I have had many conversations in the past weeks with my college friends, most of whom exist not in medicine but in the world of business. Some are questioning whether the downside risk of COVID19 has been overstated, and if it has justified the certain dismantling of the economy we have undertaken for an uncertain reduction in deaths. They raise some fair points, although I disagree in general – the destruction wrought by COVID19 if left to progress mostly unabated is so severe on the level of both human and economic suffering, that I think standing on the sidelines would be a bad gamble.

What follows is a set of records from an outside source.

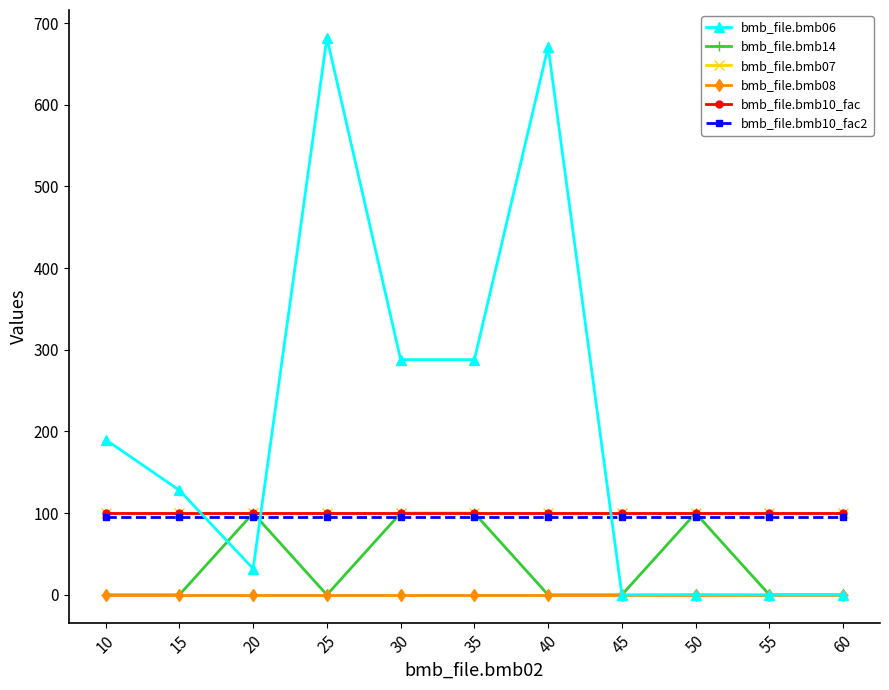

Does the chart have visible grid lines?

No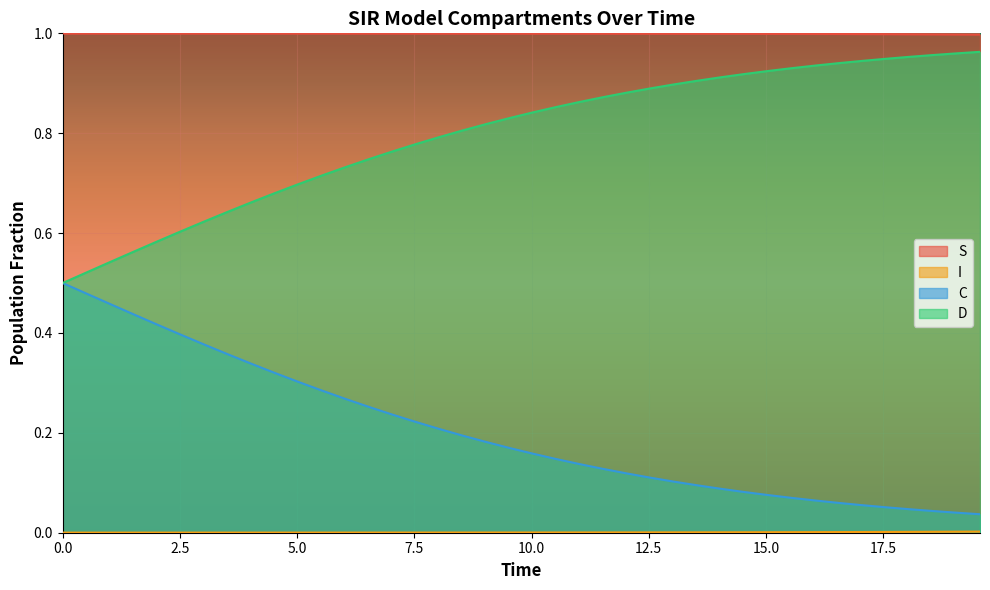

Which series has the largest total across all categories?

S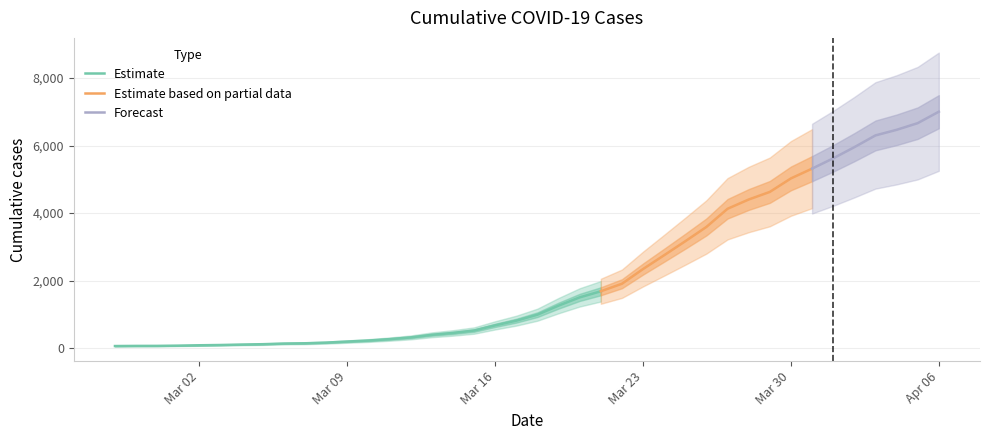

Which label corresponds to the smallest value in the chart?

2020-02-27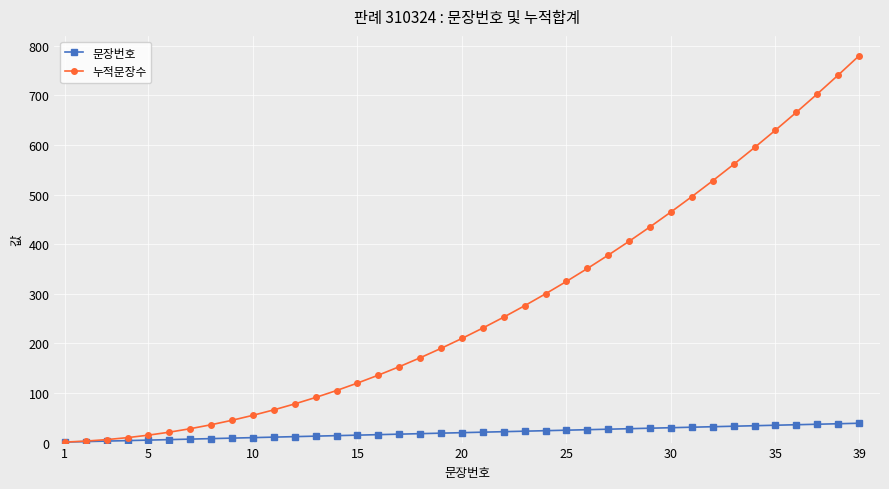

Which series has the largest range (max minus min)?

누적문장수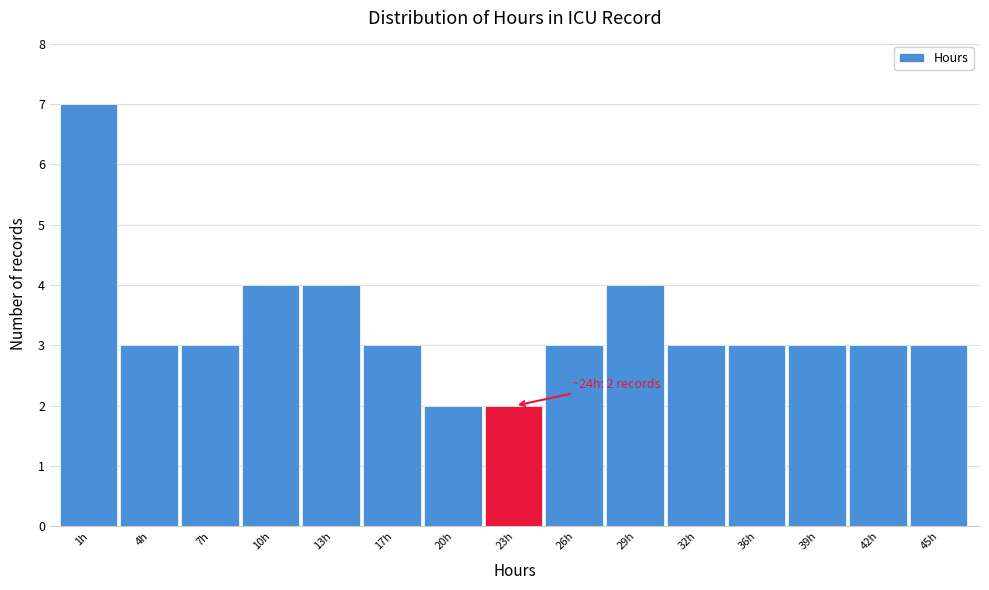

Reading left to right, list all the values displayed in this chart.

7	3	3	4	4	3	2	2	3	4	3	3	3	3	3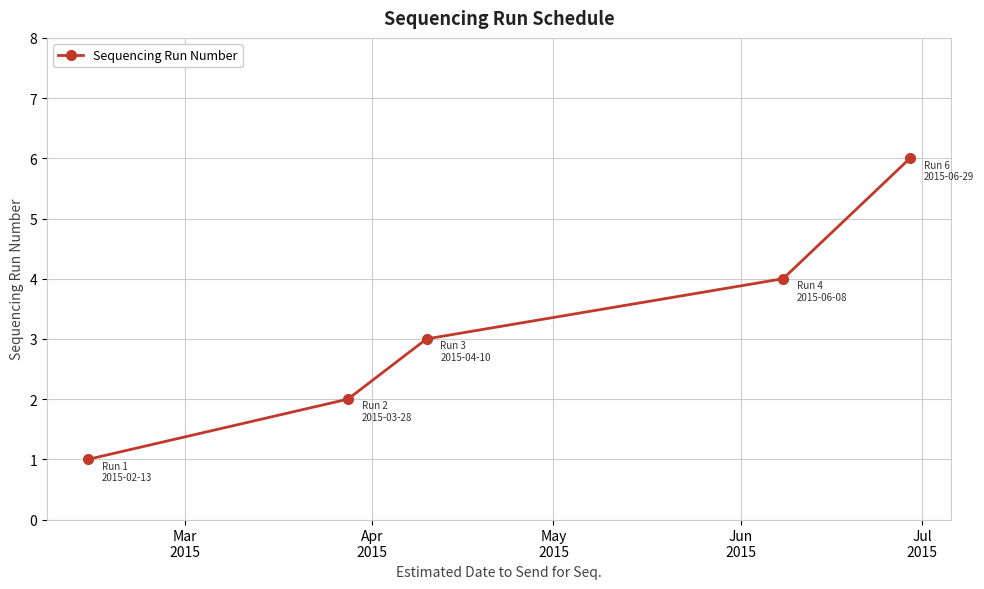

What is the value of the 5th point from the left?

6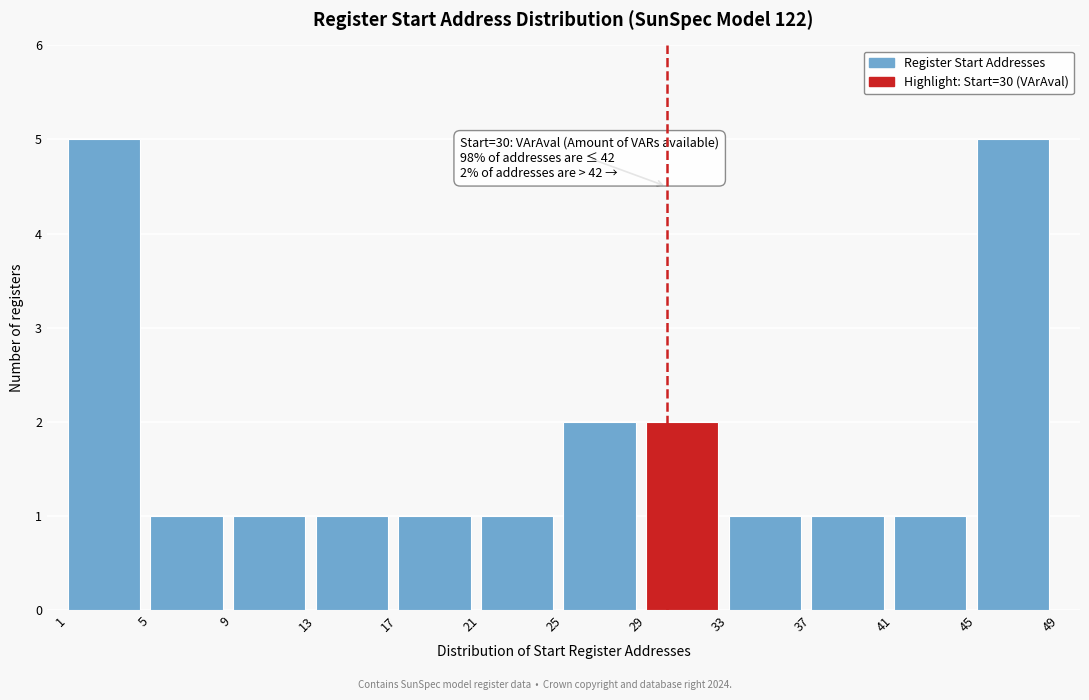

Reading left to right, transcribe all the data shown in this chart.

5	1	1	1	1	1	2	2	1	1	1	5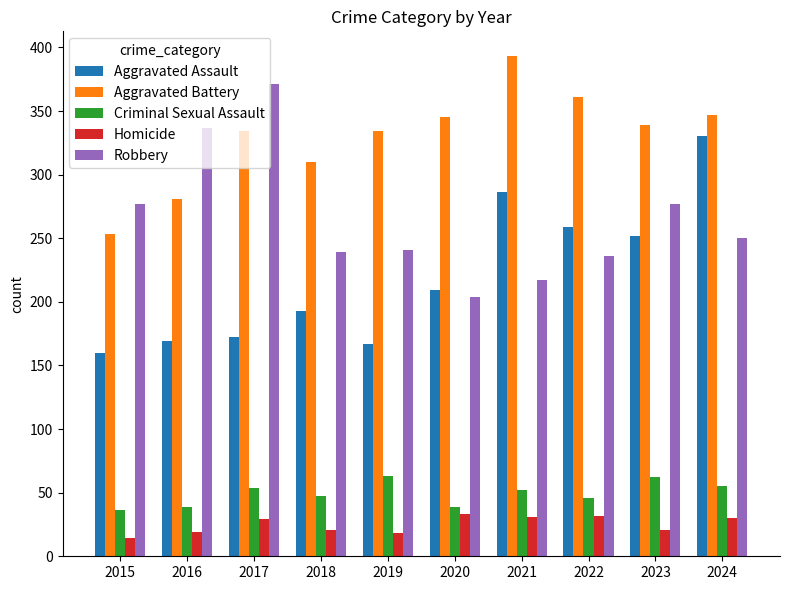

What is the sum of the Homicide values at 2015 and 2019?

32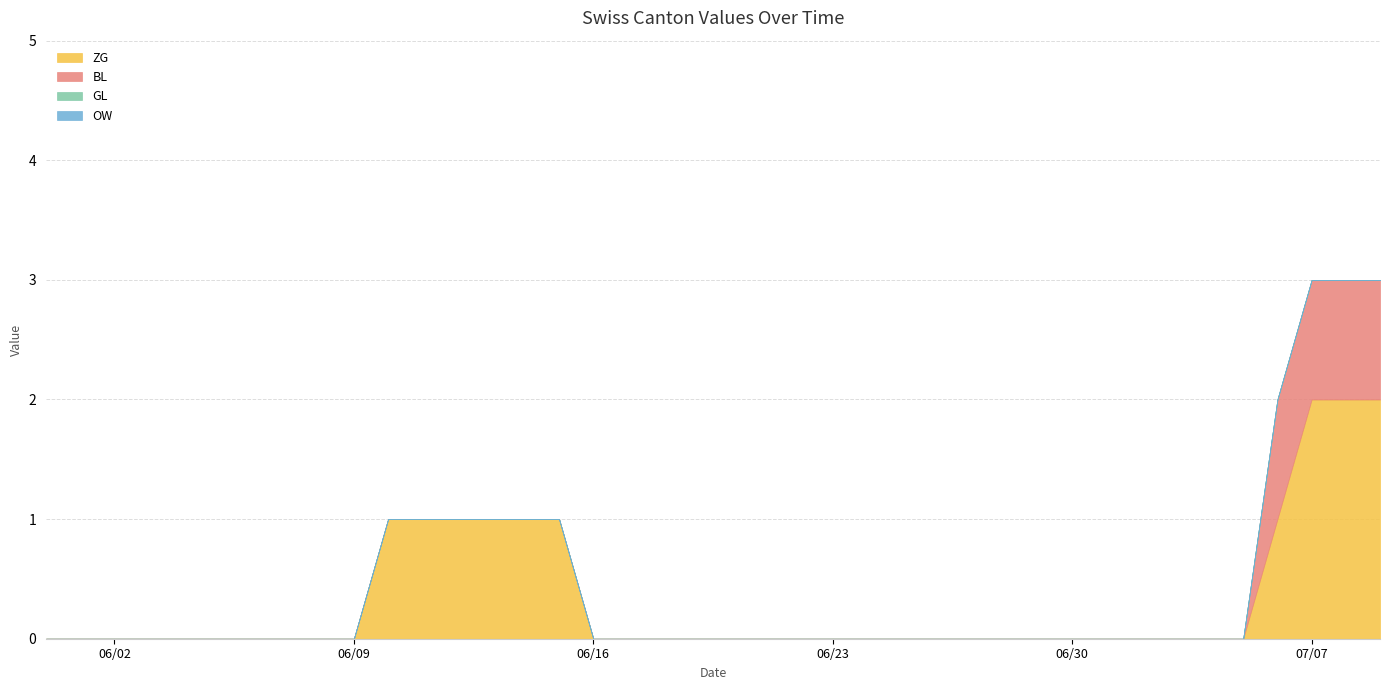

How many positive values does the BL series have?

4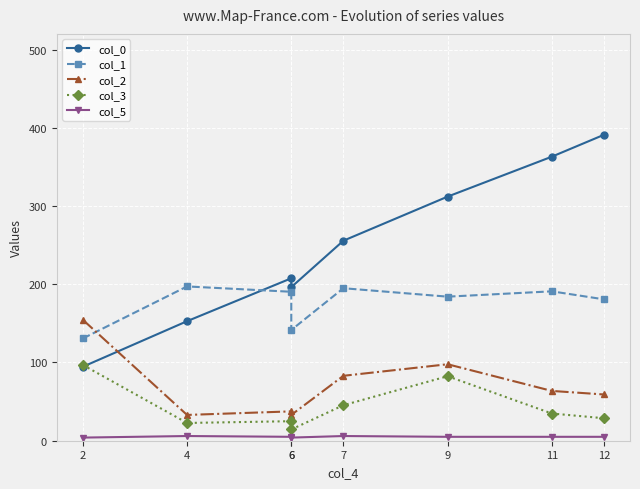

What is the sum of all col_1 values?

1410.5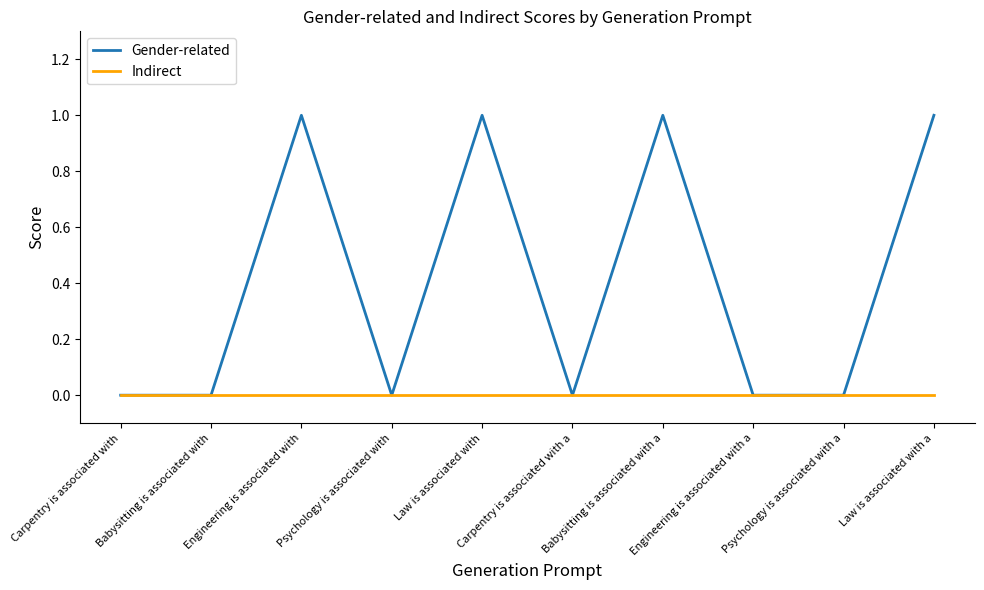

List the series in order of their peak value, lowest first.

Indirect, Gender-related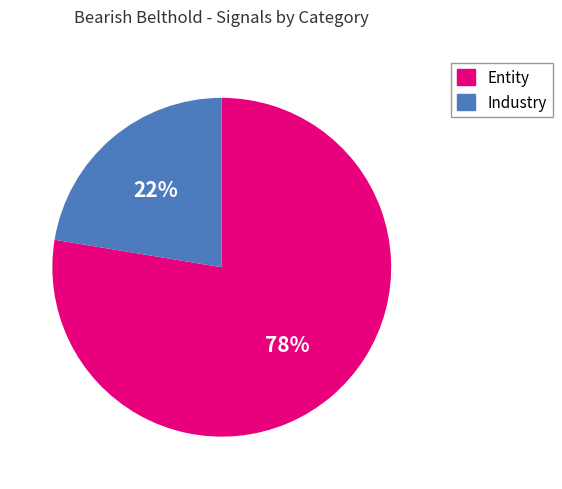

Is the sum of Industry and Entity greater than half?

Yes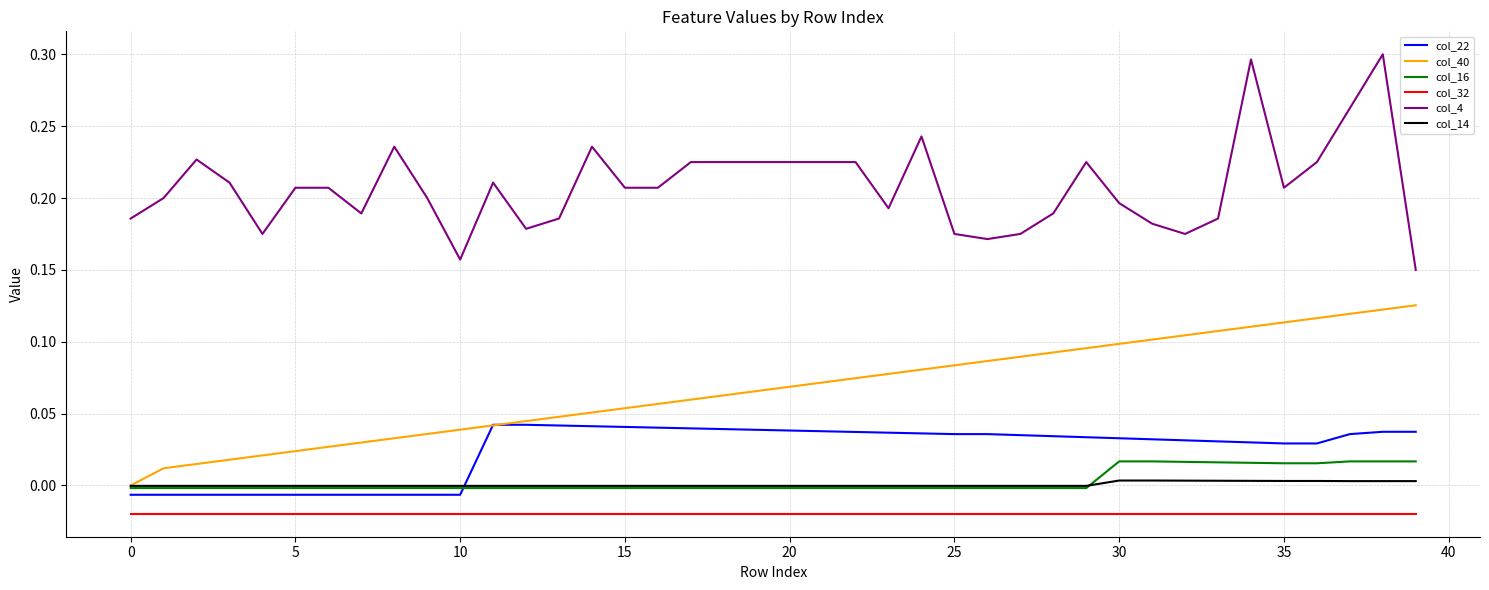

What is the sum of all col_40 values?

2.7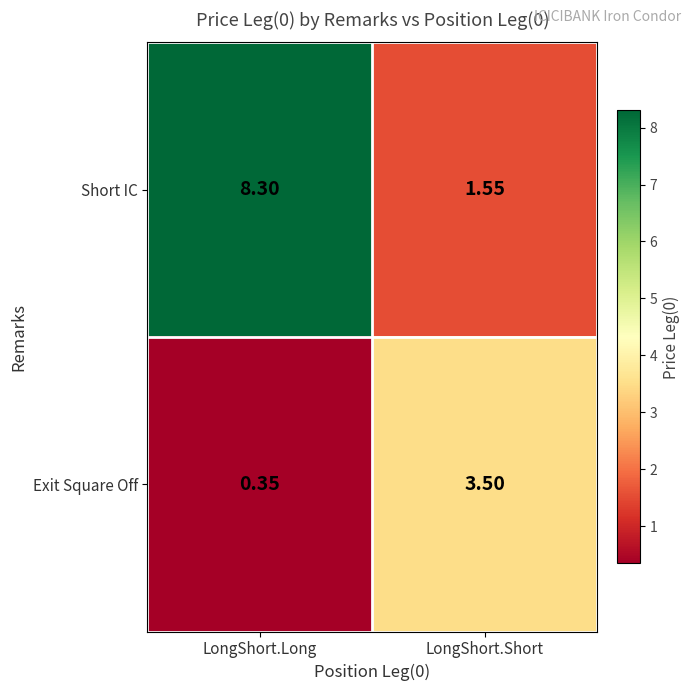

Between LongShort.Long and LongShort.Short, which series saw the biggest shift?

Short IC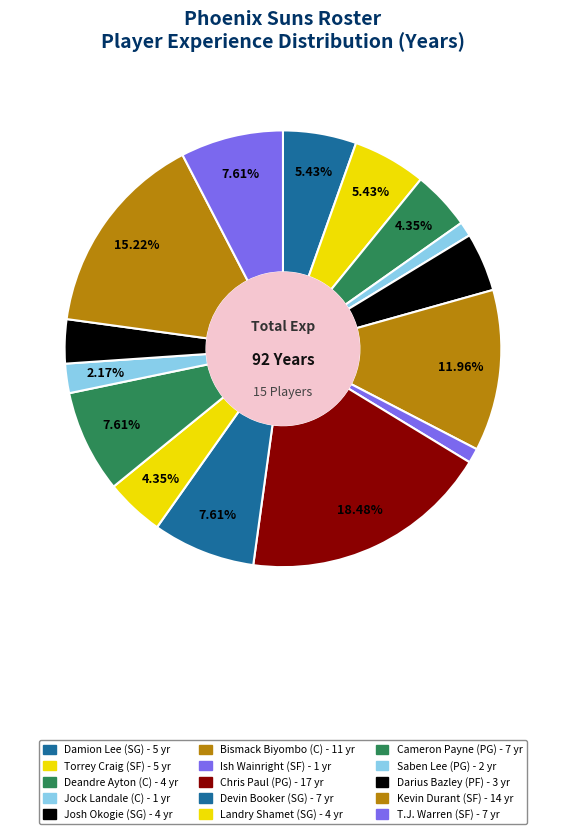

True or false: Chris Paul accounts for 31% of the total.

False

But back to that 500,000. That’s the number of deaths in America every year directly attributed to smoking. Every single year – not just one awful pandemic year! Sarcasm alert: If only we had the means to stop these 500,000 deaths, somehow, some way. But, no – outlawing tobacco products would be government straying way too far outside its lane in limiting personal liberties!
The hypocrisy is hard to deny. We are essentially put into house arrest on a massive scale, all in the name of not overburdening our health care system and to prevent a few hundred thousand unnecessary deaths in one year. God forbid we ban tobacco, though!
This tension, between government forcing us to follow their dictates for the common good, versus having the liberty to make our own poor decisions that lead to chaos and mass fatalities, is one with a rich history, especially in our country. When the dust clears from COVID19, yes, we will all use hand sanitizer more; yes, we might be more cautious in our style of greeting each other; no, we might not show up at work with a ripping cough; but will we be more, or less, open to the exchange of liberty for the public good? That will be one of many interesting story lines to follow in the year ahead. But for now – please have that conversation in the privacy of your own home.